-- Data to process --
◆ ◆ ◆
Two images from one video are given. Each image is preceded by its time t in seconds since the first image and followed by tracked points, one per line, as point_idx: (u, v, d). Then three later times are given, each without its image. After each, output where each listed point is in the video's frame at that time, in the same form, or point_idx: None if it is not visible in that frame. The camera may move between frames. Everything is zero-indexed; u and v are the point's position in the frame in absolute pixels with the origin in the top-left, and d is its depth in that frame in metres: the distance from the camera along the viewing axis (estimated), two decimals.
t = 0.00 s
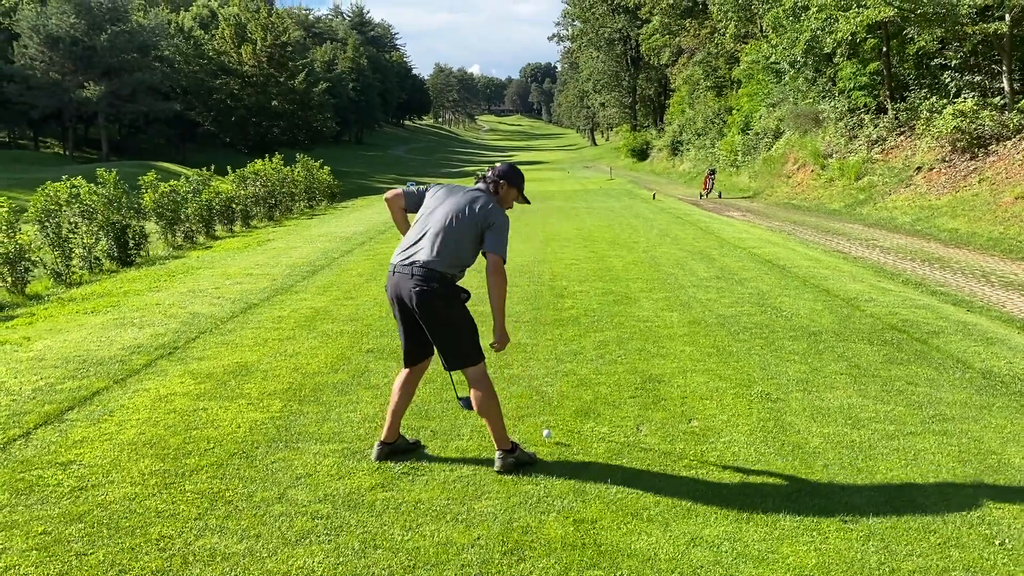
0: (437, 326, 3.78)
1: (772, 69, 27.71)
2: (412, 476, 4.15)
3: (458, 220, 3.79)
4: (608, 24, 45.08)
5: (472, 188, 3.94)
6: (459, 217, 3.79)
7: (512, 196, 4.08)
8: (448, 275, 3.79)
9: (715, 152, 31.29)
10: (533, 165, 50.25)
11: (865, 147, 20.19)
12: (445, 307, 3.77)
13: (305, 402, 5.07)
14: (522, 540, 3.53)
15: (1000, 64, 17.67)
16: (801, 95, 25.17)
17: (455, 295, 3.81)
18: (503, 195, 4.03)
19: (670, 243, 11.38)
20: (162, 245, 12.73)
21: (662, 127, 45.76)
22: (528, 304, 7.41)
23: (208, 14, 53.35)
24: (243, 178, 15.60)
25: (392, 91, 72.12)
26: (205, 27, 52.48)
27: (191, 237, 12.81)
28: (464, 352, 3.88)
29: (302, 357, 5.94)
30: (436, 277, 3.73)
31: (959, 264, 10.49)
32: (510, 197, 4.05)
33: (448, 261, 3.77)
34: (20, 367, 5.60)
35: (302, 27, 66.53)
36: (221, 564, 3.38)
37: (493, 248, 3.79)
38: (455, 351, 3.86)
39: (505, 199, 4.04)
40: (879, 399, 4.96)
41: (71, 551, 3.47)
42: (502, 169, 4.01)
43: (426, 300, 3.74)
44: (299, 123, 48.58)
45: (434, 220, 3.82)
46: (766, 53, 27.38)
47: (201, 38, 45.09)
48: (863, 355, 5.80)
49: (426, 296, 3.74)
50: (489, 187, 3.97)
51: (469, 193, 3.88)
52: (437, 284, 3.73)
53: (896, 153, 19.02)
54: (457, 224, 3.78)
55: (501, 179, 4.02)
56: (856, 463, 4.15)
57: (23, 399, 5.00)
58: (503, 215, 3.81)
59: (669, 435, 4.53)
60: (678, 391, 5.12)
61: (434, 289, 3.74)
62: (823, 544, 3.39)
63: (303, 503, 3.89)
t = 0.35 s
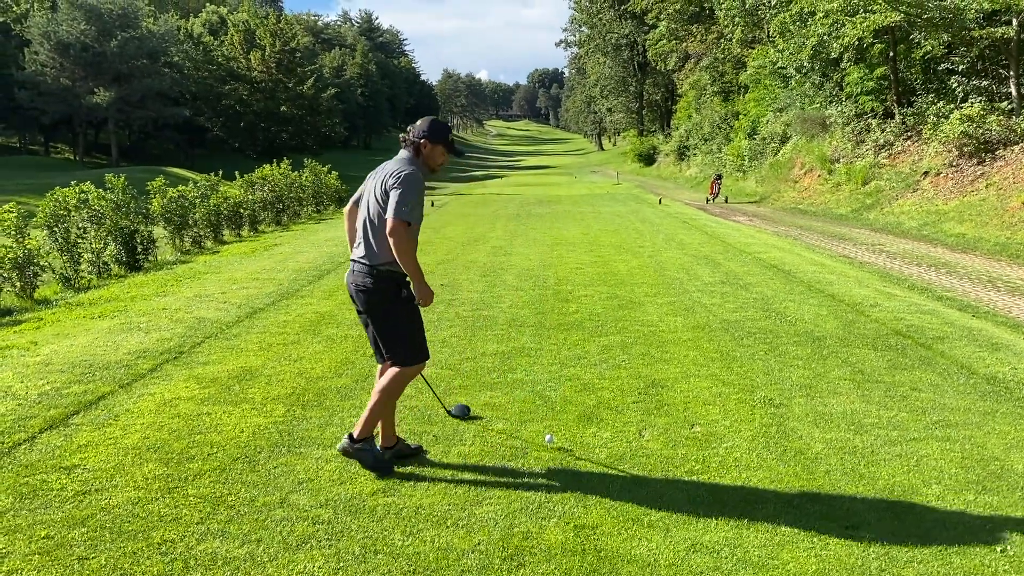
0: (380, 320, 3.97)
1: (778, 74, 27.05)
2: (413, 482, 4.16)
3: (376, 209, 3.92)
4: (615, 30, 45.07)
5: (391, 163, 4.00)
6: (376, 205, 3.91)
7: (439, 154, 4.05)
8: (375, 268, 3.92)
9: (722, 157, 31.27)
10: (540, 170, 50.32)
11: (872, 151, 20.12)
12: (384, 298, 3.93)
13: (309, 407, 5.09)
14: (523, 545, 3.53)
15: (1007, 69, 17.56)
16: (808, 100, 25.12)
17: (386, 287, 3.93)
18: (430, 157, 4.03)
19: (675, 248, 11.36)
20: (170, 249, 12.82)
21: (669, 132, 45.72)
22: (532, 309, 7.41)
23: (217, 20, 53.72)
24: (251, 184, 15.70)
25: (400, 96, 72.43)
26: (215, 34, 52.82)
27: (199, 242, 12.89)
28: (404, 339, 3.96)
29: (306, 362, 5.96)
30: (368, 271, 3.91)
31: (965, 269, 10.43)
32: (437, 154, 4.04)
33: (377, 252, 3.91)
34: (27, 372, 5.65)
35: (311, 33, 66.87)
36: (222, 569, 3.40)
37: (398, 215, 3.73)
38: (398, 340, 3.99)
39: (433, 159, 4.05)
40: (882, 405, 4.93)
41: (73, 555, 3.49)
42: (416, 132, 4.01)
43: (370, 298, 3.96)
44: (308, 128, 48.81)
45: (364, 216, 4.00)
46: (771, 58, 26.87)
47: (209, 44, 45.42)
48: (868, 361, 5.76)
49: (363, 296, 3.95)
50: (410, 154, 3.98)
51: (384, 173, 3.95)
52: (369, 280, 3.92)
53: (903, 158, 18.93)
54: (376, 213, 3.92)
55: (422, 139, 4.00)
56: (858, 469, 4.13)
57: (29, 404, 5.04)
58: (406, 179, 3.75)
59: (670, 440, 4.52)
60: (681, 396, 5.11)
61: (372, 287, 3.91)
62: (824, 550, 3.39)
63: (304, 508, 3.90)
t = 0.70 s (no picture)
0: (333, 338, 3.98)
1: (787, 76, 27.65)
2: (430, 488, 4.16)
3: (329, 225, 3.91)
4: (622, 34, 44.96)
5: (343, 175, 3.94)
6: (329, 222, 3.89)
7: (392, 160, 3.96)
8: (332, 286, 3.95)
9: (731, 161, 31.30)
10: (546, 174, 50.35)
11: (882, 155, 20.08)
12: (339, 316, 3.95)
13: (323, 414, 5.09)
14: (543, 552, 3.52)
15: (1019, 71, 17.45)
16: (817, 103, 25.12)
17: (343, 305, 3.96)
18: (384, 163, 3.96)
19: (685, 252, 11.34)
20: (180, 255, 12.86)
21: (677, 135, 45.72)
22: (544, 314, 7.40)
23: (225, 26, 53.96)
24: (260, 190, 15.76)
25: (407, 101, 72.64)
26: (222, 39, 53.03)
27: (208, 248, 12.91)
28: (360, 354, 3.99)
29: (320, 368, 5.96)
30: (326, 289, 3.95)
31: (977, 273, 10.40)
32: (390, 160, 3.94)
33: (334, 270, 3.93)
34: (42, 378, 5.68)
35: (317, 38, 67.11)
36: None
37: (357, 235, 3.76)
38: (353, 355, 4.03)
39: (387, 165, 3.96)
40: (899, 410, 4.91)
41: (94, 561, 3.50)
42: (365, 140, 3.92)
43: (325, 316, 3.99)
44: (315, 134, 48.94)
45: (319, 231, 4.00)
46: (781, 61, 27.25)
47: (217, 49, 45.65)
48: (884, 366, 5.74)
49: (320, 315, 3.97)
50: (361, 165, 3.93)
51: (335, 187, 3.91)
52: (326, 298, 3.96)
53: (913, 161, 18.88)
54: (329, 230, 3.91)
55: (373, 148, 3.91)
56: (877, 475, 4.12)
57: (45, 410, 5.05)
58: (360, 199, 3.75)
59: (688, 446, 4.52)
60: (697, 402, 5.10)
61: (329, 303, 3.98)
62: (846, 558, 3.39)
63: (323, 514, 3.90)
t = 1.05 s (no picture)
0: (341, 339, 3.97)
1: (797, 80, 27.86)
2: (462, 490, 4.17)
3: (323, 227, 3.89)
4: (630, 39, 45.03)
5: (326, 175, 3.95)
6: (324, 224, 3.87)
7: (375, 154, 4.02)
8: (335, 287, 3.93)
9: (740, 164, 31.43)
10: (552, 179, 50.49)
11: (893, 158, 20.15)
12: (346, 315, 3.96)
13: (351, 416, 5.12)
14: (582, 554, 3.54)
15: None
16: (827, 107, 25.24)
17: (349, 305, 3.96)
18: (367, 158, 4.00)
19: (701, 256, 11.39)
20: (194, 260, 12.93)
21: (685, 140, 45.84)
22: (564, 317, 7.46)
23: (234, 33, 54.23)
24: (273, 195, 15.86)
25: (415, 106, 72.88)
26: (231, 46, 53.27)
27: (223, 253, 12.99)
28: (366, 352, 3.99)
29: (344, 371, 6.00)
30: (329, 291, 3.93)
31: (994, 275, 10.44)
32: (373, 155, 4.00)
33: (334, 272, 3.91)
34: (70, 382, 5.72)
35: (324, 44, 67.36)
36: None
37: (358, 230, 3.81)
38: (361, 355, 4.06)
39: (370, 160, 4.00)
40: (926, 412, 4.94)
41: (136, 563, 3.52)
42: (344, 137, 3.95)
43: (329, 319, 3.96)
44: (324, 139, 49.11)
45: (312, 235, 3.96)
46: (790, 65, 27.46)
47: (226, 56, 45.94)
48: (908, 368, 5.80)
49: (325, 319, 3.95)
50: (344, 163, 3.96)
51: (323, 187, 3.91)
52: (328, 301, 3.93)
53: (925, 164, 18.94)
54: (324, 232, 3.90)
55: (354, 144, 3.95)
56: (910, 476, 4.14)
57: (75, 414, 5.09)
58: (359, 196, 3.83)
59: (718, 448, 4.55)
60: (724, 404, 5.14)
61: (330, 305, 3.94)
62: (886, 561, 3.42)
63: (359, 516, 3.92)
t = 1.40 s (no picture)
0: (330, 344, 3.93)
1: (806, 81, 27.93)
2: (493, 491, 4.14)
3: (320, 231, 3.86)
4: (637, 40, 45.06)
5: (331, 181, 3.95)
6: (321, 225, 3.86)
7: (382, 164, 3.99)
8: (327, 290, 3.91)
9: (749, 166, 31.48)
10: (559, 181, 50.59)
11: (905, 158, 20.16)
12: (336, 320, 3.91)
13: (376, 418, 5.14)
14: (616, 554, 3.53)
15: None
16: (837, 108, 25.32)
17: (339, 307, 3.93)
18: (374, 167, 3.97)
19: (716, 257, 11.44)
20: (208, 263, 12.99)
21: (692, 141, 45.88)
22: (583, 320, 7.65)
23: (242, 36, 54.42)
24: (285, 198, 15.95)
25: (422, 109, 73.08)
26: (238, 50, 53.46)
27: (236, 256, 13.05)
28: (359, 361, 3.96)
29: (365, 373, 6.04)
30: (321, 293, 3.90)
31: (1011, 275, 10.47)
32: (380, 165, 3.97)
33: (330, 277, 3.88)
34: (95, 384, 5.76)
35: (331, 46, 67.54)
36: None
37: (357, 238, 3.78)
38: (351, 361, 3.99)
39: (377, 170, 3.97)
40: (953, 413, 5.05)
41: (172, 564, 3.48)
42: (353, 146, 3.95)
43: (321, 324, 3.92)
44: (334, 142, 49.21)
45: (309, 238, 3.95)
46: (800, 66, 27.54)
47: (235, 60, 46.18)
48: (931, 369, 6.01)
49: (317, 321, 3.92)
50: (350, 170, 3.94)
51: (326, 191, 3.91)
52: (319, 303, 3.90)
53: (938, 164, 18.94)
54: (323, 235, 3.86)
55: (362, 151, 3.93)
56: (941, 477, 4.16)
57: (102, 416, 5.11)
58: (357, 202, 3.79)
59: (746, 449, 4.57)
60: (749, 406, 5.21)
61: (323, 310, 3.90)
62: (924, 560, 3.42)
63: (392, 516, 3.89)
◆ ◆ ◆
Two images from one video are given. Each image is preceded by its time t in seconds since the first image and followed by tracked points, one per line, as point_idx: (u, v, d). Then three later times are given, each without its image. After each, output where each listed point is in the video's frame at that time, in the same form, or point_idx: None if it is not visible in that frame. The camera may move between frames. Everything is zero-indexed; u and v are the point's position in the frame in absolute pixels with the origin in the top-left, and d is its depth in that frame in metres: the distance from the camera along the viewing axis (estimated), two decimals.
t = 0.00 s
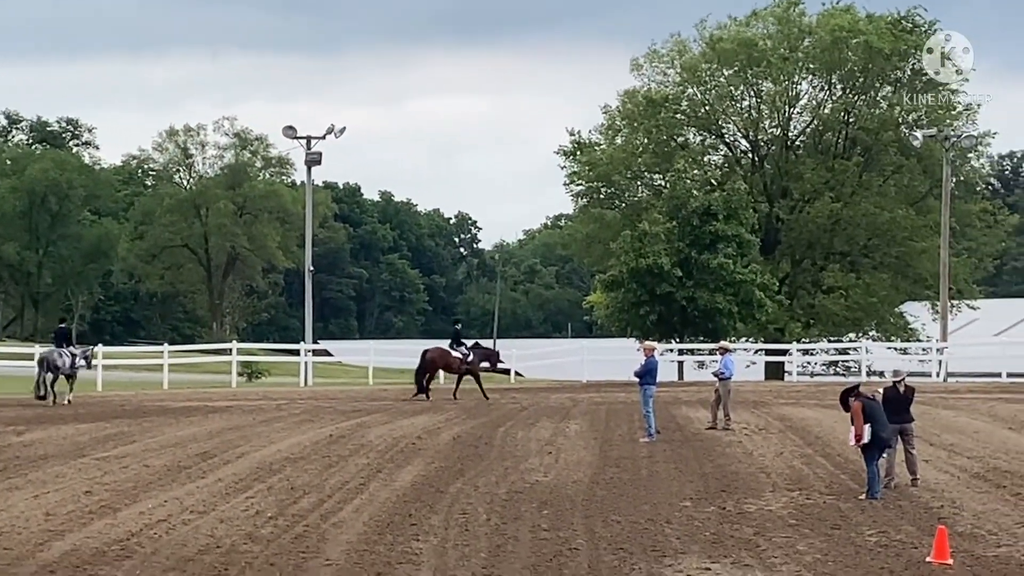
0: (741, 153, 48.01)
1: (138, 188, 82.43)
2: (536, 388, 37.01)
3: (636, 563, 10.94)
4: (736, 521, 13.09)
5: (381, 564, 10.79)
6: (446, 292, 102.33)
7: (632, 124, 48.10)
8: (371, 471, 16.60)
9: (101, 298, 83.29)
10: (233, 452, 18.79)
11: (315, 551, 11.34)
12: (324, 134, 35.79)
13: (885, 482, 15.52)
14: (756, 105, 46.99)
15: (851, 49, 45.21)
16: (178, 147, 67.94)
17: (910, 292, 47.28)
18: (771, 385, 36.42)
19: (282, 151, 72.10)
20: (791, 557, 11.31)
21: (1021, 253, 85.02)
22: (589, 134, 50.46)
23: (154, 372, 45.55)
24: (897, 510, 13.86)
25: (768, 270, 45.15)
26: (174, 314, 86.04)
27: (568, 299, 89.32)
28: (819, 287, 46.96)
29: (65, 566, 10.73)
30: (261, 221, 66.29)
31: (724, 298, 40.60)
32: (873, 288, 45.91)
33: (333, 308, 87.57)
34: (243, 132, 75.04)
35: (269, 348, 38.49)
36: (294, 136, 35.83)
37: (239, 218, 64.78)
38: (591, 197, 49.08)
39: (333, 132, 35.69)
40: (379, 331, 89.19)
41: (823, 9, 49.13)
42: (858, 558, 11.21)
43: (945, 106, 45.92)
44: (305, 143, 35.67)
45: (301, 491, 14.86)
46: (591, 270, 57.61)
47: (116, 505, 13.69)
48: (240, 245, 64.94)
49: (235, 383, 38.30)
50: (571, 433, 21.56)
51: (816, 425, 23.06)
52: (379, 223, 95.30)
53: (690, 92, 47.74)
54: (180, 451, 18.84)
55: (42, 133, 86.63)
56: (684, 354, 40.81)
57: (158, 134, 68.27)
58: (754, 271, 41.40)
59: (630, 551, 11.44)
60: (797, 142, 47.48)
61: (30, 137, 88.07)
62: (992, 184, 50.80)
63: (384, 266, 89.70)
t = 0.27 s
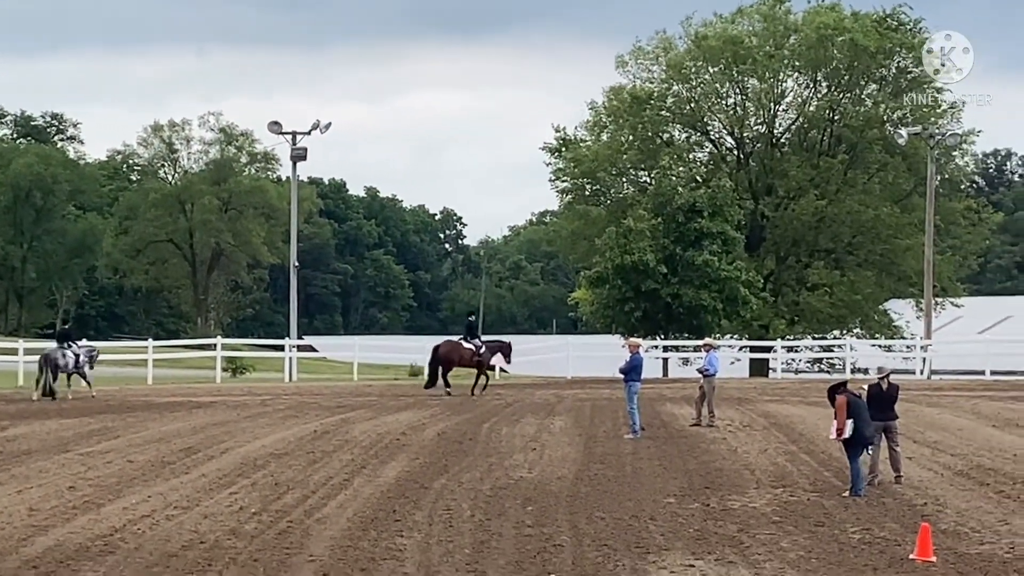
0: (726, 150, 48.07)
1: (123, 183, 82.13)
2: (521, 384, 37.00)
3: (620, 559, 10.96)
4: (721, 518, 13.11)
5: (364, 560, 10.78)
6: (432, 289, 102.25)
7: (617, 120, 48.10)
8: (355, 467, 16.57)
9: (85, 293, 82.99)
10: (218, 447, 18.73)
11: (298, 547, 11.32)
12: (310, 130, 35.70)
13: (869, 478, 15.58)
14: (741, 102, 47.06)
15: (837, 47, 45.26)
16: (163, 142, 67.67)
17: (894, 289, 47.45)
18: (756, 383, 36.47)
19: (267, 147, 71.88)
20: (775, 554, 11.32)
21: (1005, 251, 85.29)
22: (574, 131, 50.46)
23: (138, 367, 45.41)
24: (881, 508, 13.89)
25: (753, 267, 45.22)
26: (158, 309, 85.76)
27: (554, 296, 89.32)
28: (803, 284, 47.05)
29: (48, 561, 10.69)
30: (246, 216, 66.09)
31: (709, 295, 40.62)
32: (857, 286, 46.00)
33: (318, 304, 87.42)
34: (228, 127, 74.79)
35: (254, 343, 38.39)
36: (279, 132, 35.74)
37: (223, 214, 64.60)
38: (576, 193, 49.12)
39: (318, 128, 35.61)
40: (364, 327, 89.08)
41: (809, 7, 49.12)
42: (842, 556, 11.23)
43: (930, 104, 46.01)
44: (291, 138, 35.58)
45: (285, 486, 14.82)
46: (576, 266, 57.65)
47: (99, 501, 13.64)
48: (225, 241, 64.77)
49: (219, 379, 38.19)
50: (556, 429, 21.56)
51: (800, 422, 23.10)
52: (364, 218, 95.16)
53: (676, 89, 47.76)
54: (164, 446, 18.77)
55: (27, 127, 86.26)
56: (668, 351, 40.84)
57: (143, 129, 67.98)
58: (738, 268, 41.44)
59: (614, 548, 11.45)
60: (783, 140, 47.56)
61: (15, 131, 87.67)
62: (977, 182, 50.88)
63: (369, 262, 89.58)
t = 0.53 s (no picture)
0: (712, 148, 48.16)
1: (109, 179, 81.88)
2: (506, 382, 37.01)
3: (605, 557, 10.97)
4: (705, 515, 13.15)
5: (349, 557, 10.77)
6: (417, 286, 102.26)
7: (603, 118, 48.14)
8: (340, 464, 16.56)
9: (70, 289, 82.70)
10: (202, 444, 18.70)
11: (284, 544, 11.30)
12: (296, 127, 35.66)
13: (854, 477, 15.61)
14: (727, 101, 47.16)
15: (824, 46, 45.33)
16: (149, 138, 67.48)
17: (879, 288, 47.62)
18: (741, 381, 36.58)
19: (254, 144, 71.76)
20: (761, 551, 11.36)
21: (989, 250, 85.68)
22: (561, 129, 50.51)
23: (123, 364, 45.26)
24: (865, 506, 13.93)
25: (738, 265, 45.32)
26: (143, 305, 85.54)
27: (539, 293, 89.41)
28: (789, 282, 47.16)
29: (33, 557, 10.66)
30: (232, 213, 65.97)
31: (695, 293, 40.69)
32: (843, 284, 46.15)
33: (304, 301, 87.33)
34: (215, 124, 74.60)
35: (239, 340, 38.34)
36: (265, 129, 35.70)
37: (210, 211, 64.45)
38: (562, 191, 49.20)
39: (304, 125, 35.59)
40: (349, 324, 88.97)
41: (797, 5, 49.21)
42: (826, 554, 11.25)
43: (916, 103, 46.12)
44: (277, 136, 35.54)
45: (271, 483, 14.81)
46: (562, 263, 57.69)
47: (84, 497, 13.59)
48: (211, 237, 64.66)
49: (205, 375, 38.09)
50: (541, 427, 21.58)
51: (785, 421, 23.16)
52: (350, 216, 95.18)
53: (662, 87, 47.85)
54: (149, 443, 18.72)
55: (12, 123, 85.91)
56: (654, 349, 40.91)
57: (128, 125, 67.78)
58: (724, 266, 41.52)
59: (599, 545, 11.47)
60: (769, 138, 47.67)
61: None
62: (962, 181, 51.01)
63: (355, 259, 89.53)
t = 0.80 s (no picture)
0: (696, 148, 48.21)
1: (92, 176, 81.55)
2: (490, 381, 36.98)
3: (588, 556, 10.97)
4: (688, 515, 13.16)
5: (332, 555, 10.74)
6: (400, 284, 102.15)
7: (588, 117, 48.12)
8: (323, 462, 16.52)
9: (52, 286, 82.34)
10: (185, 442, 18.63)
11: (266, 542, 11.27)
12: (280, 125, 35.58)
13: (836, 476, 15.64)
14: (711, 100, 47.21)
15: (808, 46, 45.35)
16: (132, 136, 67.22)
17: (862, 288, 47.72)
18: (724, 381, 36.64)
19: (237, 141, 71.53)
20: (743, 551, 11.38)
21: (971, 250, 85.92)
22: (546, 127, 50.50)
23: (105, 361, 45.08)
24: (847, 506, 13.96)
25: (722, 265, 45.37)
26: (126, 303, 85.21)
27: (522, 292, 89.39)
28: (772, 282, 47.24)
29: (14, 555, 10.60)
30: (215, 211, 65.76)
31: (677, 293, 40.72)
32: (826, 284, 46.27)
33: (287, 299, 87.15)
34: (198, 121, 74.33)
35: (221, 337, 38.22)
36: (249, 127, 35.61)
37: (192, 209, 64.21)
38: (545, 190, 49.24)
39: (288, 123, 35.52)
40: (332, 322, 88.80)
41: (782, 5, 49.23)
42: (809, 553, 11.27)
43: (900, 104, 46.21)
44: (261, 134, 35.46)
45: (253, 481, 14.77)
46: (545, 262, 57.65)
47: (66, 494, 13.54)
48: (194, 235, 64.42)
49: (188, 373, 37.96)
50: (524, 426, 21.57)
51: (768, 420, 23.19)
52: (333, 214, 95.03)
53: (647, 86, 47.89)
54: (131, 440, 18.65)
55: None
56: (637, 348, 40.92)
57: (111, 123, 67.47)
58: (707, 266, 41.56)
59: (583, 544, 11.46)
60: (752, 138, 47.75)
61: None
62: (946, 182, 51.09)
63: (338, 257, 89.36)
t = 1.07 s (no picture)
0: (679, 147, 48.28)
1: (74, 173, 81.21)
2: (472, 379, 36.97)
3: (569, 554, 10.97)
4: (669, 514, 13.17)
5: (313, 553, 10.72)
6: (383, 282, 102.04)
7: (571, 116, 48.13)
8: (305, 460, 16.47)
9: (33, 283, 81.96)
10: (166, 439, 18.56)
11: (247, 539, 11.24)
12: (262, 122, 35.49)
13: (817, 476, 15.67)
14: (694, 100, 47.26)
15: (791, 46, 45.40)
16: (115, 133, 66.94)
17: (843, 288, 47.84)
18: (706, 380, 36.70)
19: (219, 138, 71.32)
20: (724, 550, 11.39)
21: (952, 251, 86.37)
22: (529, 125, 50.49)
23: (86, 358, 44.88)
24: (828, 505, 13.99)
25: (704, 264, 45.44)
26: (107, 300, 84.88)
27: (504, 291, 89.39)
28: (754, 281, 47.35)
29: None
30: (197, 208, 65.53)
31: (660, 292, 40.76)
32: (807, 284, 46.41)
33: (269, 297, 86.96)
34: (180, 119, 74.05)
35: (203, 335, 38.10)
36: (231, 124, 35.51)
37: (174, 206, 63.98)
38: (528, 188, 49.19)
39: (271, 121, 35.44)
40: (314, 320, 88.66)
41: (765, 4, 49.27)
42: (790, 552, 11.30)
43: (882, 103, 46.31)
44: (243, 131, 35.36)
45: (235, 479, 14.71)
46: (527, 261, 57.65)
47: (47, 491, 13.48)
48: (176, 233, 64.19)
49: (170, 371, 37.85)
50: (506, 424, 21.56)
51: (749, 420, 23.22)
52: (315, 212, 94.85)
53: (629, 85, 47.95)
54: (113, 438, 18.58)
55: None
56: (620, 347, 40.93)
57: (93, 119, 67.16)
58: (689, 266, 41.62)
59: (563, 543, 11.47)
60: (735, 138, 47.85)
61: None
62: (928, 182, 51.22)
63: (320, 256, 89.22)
◆ ◆ ◆
-- Task brief --
Pictures in the entries do not go into the copy. Print only the lines starting at the one containing "59: (630, 551, 11.44)" and ending at the one containing "16: (163, 142, 67.67)", exactly as they appear.

-- Written answer --
59: (630, 551, 11.44)
60: (797, 142, 47.48)
61: (30, 137, 88.07)
62: (992, 184, 50.80)
63: (384, 266, 89.70)
t = 0.27 s
0: (726, 150, 48.07)
1: (123, 183, 82.13)
2: (521, 384, 37.00)
3: (620, 559, 10.96)
4: (721, 518, 13.11)
5: (364, 560, 10.78)
6: (432, 289, 102.25)
7: (617, 120, 48.10)
8: (355, 467, 16.57)
9: (85, 293, 82.99)
10: (218, 447, 18.73)
11: (298, 547, 11.32)
12: (310, 130, 35.70)
13: (869, 478, 15.58)
14: (741, 102, 47.06)
15: (837, 47, 45.26)
16: (163, 142, 67.67)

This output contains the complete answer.